基于linux2.4.0分析,讲解服务器端通过socket bind listen、accept系统调用时,触发内核执行流程。
socket创建
我们编写服务器代码时,一般都是socket函数建立服务器socket,然后bind函数绑定地址和端口,然后listen创建一个socket的监听队列,最后死循环(低效操作)accept客户端的连接请求,发送和接收数据。
s = socket(AF_INET, SOCK_STREAM, 0))
sys_socketcall=>sys_socket
主要作用是根据family找到对应的net_families[family]的create方法,即inet_family_ops->inet_create函数根据传入type即SOCK_STREAM设置socekt->ops为inet_stream_ops,sock->prot为tcp_prot,调用sk->prot->init即tcp_v4_init_sock初始化sock,其中sk->tp_pinfo.af_tcp.af_specific = &ipv4_specific;非常重要,然后sock_map_fd创建对应的file、dentry、inode节点,绑定对应的文件系统的f_op为socket_file_ops,最终效果就是write等价于send,最后返回文件描述符,这个代码前面的两篇博客讲解过,这里捎带提下。

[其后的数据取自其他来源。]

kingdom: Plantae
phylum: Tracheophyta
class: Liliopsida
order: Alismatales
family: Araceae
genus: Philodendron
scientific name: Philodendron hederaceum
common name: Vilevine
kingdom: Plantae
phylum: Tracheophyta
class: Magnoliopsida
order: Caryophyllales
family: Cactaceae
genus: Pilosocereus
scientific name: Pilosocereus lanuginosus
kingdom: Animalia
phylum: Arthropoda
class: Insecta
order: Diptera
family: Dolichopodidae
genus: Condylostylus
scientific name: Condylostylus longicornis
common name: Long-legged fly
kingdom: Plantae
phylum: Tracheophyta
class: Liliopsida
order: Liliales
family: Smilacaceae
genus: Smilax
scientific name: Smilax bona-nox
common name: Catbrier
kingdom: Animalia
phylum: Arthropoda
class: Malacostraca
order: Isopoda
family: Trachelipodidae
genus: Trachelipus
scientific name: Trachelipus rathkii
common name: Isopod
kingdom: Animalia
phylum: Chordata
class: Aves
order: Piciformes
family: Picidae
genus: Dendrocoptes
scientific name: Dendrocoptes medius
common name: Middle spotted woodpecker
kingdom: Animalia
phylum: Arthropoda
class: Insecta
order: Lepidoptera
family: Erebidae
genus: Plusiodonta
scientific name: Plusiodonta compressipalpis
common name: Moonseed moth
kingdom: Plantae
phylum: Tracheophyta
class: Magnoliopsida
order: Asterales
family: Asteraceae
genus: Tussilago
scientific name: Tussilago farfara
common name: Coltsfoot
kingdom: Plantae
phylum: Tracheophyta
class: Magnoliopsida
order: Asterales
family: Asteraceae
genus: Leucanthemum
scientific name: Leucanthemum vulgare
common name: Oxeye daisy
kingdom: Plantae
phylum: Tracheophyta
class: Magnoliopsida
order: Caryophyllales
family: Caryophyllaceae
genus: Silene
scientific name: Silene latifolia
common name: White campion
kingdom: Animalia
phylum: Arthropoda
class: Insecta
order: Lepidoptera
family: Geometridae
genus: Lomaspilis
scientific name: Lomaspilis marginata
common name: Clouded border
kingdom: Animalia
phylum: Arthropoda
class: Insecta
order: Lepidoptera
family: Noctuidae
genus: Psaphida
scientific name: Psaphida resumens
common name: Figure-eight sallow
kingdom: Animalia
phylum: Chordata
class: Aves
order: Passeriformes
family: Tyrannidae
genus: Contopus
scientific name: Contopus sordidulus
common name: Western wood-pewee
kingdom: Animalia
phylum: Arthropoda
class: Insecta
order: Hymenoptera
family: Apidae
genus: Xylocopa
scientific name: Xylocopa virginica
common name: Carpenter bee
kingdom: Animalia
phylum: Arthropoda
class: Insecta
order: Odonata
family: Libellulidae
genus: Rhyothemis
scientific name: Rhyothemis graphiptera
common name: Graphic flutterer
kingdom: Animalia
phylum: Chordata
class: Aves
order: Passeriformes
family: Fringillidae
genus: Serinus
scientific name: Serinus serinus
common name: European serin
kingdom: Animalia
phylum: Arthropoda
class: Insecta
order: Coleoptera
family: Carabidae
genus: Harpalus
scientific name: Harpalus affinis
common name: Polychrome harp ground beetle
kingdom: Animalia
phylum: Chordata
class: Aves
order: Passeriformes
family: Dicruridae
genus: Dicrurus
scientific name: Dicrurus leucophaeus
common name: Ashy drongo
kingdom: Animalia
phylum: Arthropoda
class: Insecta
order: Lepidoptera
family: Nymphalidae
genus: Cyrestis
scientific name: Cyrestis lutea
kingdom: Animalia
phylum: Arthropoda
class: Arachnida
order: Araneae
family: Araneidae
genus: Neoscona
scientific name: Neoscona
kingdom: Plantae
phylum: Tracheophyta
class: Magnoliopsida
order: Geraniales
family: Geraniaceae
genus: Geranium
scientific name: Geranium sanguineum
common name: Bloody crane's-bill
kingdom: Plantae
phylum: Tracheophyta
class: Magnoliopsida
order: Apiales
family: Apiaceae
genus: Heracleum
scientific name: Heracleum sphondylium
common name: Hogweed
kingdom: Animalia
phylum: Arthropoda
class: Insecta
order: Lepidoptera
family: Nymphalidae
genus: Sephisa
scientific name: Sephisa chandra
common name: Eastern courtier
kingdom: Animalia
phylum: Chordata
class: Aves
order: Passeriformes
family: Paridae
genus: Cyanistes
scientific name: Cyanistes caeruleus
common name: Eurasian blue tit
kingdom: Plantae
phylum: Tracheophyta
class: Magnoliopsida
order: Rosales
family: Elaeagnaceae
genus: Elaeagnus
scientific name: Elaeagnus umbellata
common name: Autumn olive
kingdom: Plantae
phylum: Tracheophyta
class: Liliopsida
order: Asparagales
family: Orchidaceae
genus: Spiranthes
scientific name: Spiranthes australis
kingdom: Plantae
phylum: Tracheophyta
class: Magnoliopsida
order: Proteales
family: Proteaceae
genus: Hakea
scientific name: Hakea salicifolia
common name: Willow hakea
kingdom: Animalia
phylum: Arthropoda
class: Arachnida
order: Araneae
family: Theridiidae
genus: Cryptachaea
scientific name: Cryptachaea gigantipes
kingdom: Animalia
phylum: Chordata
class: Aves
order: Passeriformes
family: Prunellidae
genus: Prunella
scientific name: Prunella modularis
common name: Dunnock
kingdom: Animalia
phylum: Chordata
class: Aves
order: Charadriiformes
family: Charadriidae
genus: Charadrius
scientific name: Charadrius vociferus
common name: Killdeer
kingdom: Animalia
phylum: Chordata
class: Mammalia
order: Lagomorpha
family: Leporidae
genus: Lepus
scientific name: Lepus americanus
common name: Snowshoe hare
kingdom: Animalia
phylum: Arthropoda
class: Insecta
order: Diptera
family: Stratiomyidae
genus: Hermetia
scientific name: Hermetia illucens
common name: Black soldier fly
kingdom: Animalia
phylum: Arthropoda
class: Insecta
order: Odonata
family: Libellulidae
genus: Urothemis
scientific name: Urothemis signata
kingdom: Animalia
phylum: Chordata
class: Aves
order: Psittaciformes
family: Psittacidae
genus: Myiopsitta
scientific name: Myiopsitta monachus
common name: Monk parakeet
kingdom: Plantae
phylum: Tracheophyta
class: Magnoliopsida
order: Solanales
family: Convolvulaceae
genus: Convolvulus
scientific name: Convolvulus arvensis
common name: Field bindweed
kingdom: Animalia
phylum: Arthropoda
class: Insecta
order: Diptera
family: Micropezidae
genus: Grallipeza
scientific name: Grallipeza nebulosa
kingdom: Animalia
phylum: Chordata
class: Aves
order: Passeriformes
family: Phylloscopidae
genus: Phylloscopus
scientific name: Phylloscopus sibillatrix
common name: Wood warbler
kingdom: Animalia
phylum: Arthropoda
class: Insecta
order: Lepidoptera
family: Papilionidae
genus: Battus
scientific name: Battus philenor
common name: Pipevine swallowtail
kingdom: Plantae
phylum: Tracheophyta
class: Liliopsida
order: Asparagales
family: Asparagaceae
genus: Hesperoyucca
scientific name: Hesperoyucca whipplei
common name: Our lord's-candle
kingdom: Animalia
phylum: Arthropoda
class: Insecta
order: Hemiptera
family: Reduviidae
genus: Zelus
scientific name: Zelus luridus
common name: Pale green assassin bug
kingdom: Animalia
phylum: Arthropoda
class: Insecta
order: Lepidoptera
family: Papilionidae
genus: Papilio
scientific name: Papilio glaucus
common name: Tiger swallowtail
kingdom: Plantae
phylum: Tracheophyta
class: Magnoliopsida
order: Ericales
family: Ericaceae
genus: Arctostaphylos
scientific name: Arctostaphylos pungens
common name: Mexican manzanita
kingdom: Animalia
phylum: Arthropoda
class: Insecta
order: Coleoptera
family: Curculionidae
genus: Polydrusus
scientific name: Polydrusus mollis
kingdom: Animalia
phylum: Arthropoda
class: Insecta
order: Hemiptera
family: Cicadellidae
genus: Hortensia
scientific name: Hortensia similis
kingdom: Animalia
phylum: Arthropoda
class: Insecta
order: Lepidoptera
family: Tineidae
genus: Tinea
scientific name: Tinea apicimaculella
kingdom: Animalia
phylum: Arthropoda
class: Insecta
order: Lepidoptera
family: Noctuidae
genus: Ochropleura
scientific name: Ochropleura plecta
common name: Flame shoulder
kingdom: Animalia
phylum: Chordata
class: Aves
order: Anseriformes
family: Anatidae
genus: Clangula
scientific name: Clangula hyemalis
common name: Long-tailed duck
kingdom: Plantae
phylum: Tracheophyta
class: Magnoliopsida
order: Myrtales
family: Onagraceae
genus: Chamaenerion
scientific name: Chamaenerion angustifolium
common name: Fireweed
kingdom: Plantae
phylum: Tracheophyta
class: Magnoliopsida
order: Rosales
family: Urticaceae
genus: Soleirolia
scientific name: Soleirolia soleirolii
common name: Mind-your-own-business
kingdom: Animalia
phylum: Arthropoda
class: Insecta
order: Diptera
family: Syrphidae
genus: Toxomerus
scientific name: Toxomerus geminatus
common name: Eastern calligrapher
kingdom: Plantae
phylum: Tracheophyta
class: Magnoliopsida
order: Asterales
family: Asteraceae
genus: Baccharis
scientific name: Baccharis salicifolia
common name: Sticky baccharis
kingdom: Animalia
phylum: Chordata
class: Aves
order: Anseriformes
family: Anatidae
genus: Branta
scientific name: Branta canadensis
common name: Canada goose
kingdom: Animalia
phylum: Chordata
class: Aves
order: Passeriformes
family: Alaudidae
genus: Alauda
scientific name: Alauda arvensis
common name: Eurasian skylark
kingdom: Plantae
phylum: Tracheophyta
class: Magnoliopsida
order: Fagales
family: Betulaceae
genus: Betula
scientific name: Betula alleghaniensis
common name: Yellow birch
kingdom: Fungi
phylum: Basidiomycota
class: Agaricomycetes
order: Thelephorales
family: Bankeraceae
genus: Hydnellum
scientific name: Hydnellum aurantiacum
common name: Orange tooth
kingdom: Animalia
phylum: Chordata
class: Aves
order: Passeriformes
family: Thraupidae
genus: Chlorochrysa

asmlinkage long sys_socket(int family, int type, int protocol)
{
int retval;
struct socket *sock;
retval = sock_create(family, type, protocol, &sock);
if (retval < 0)
goto out;
retval = sock_map_fd(sock);
if (retval < 0)
goto out_release;
out:
/* It may be already another descriptor 8) Not kernel problem. */
return retval;
out_release:
sock_release(sock);
return retval;
}
sys_bind
接下来看sys_bind函数做了什么:例如使用下面的代码
server.sin_family = AF_INET;
server.sin_port = htons(10000);
server.sin_addr.s_addr = INADDR_ANY;
if (bind(s, (struct sockaddr *)&server, sizeof(server)) < 0)
{
tcperror("Bind()");
exit(3);
}
参数fd为socket系统调用的返回参数,umyaddr为之前的server,addrlen为server的大小,进入内核后,首先根据fd找到对应的socket对象,如果不存在,报错,过程为,通过fd调用fget到当前进程的files的fd数组中找到对用的file对象,然后依次找到dentry=>inode=>socket对象,然后调用move_addr_to_kernel将用户态的地址拷贝内核中,最后通过找到的socket结构,调用socekt->ops->bind函数,进行地址绑定,返回到用户空间。
sys_socketcall=>sys_bind
asmlinkage long sys_bind(int fd, struct sockaddr *umyaddr, int addrlen)
{
struct socket *sock;
char address[MAX_SOCK_ADDR];
int err;
if((sock = sockfd_lookup(fd,&err))!=NULL)
{
if((err=move_addr_to_kernel(umyaddr,addrlen,address))>=0)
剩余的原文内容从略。